Pay Equality – Is It Fair?
Last week, the BBC published details of all employees earning over £150,000 per annum.
Newspapers and social media have gone into overdrive since with comments, criticisms and counter criticisms including issues such as:
Salary gender gap – only 2 of the top 9 earners are female.
Some employees are still being paid through personal service companies leading to accusations of tax avoidance and a lack of transparency.
Diversity – of employees earning over £150,000 per year, 88.5% of these are white.
Some presenters who appear to be doing exactly the same job are paid significantly different amounts (e.g. Dan Walker and Louise Menchin from BBC Breakfast).
Top Earners Making the Headlines
From the information published, Chris Evans (Radio 2 Breakfast Show and Top Gear presenter) earns over £2.2m per year.
Gary Lineker (Match of The Day and various other football programmes) earns over £1.75m.
The top female earner is Claudia Winkleman (Strictly Come Dancing and Others) earning over £450,000 per annum.
Earnings and Take Home Pay
Various publications have referred to Chris Evan’s take home pay being over £2.2m. However, with the bulk of these earnings being subject to a top combined rate of income tax and national insurance of 47%, over £1million will have been paid in tax and national insurance leaving his actual take home pay a measly £1.18 million.
It is unlikely to attract a great deal of sympathy from most commentators!

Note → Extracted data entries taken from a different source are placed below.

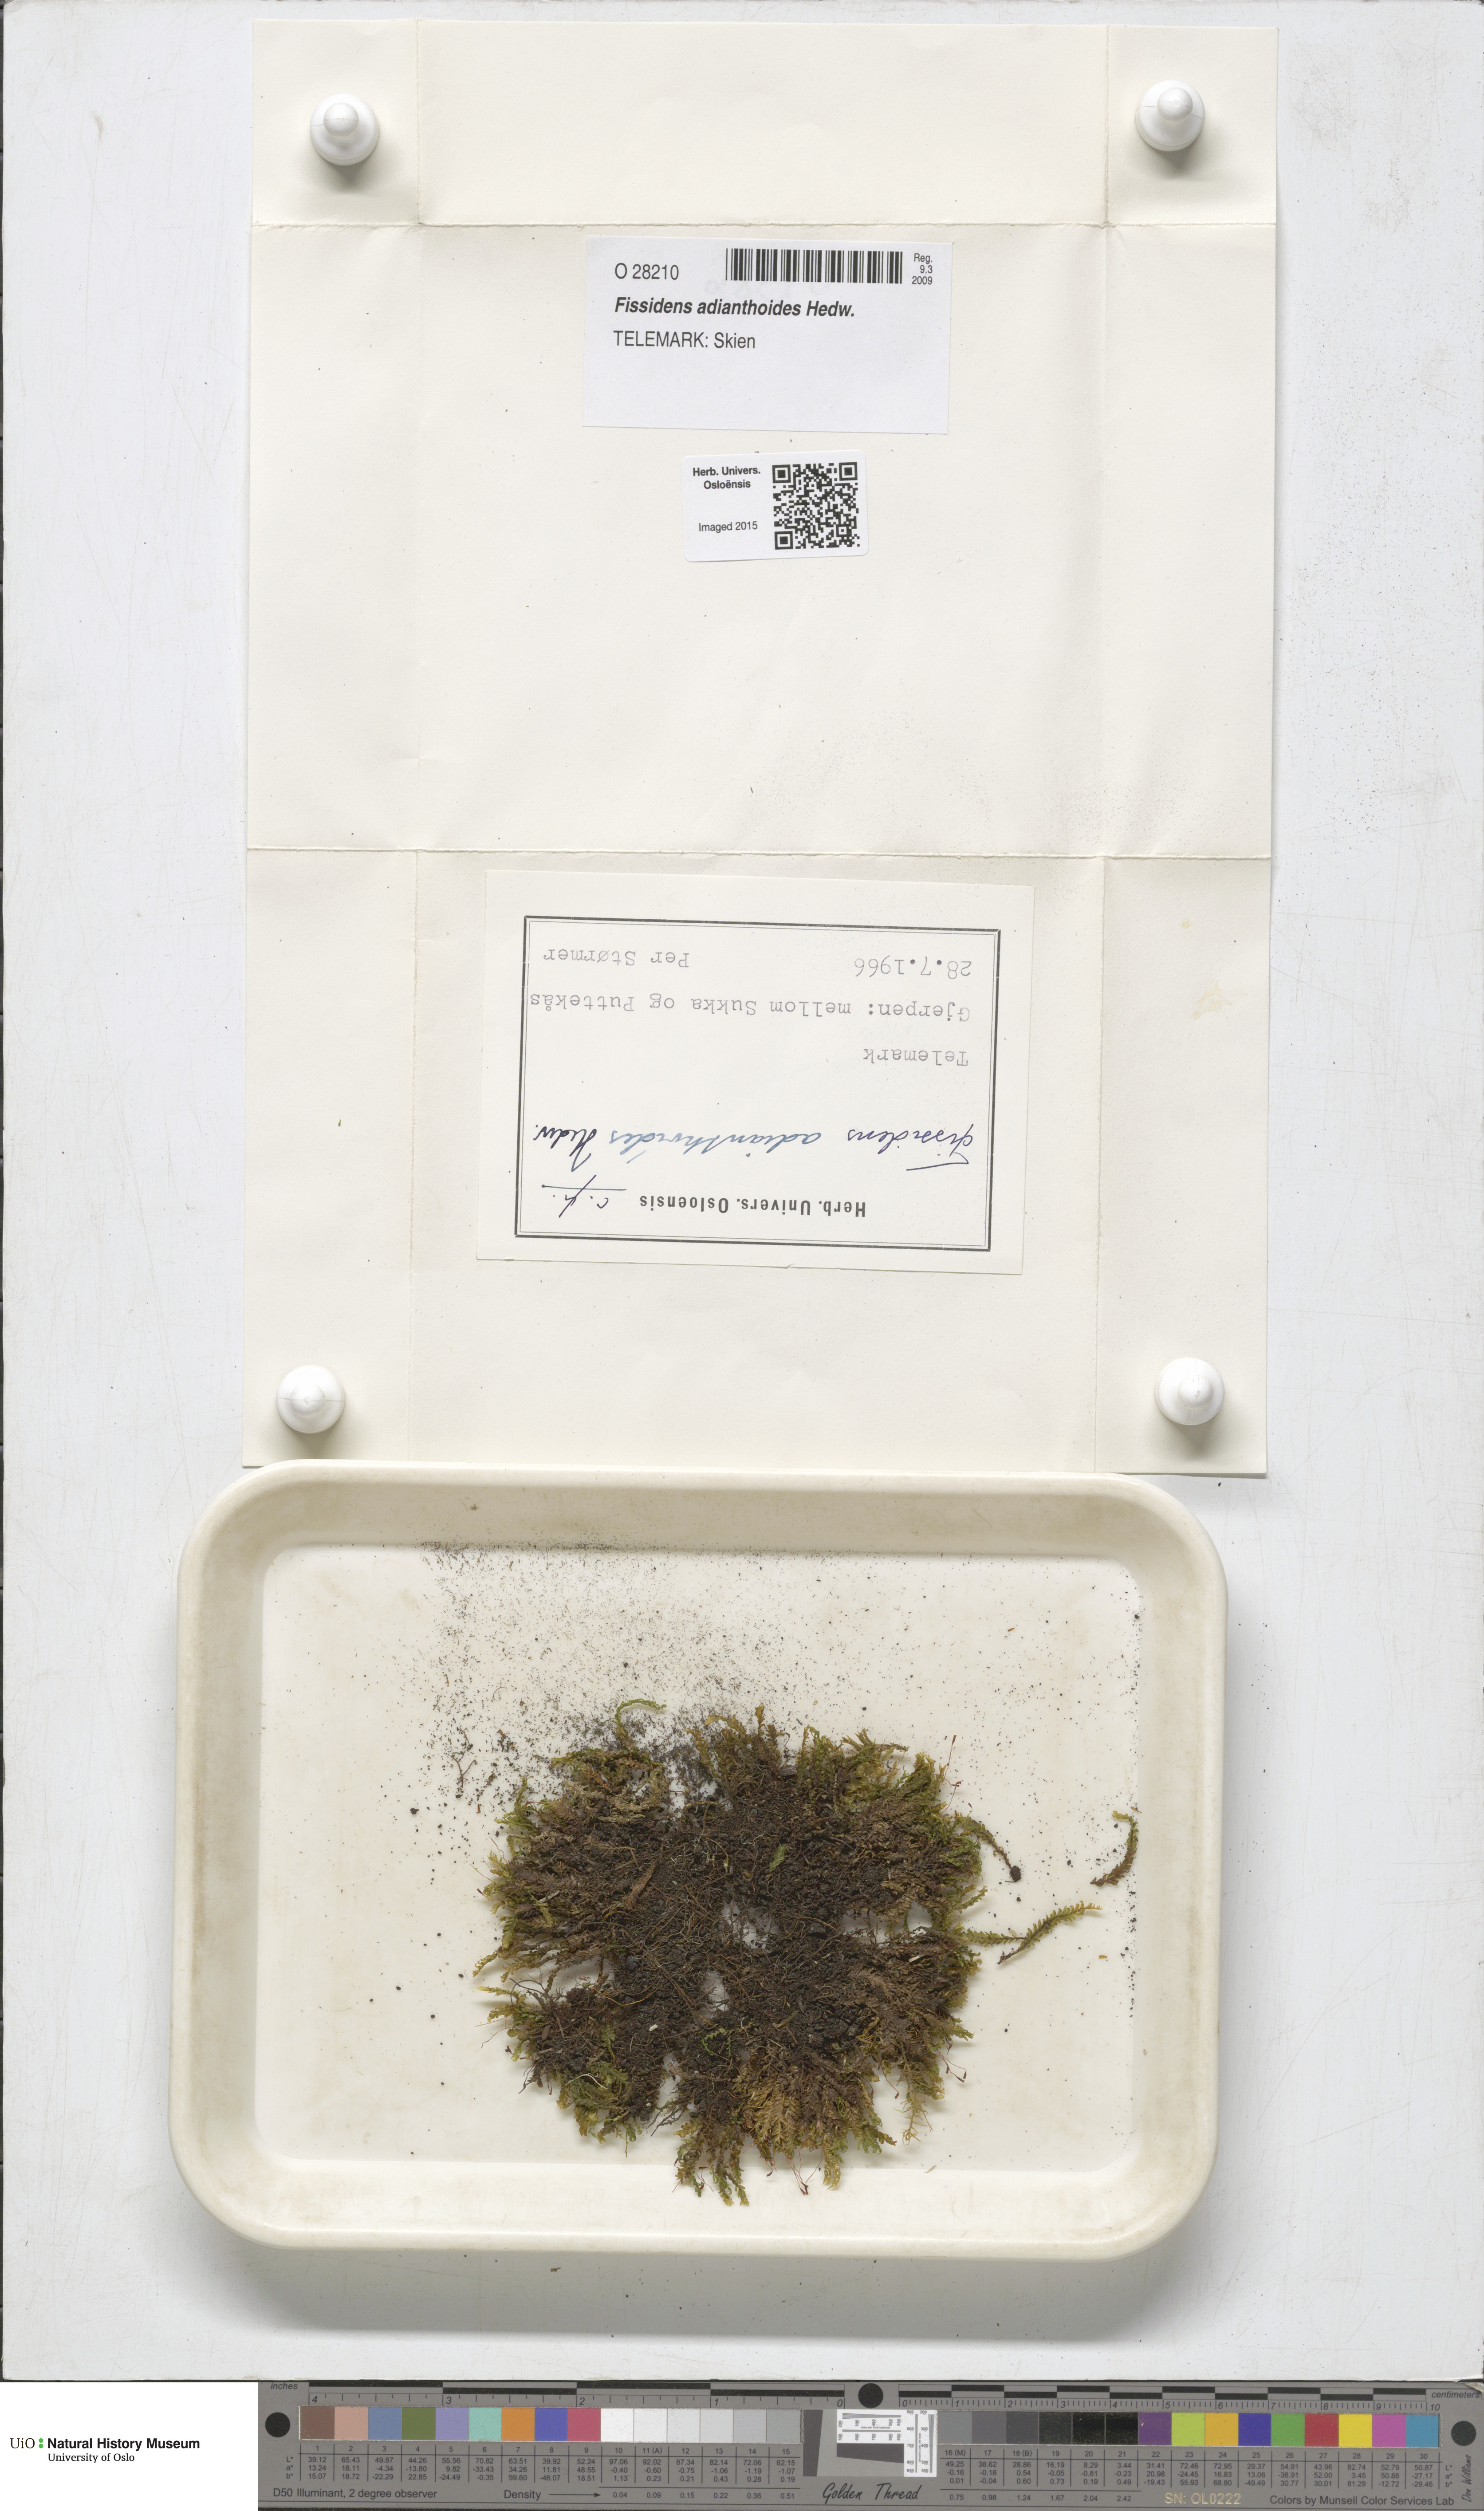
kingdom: Plantae
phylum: Bryophyta
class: Bryopsida
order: Dicranales
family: Fissidentaceae
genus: Fissidens
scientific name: Fissidens adianthoides
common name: Maidenhair pocket moss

Many commentators have noted that discrepancies in pay are a factor of market conditions and boil down to demand and supply. Many of the BBC presenters can (and would) demand comparable salary levels if they worked elsewhere and, if the BBC want top presenters, they have to pay market rates.
It is noted that Ant & Dec (who work primarily for ITV) earn more than any of the BBC’s top earners – reinforcing the argument that the BBC has to pay market salary rates – or lose their presenters.
Gary Lineker’s agent has noted that the agents working for other presenters are failing their clients if they are doing the same job as co presenters and are earning less money.
Chris Evans sought advice from his 91 year old mother who advised him “earn what you can, when you can, while you can. And tell them if your bosses don’t think you’re worth it one day, they’ll sort that out soon enough”.
Companies with more than 250 employees must publish their pay gap figures by April next year, and it appears that banks and financial services companies are expected to be particularly worried by the fallout.
Perhaps a more radical approach would be the current suggestion from Labour that there should be a maximum ratio of 20 to 1 between the highest and lowest paid staff in public sector organisations. This would mean an 80% pay cut for Chris Evans. Whether this would result in top presenters leaving public sector organisations such as the BBC would remain to be seen.
It is highly likely that the furore over equality and fair pay is likely to increase rather than decrease as more information is published in the public domain going forwards.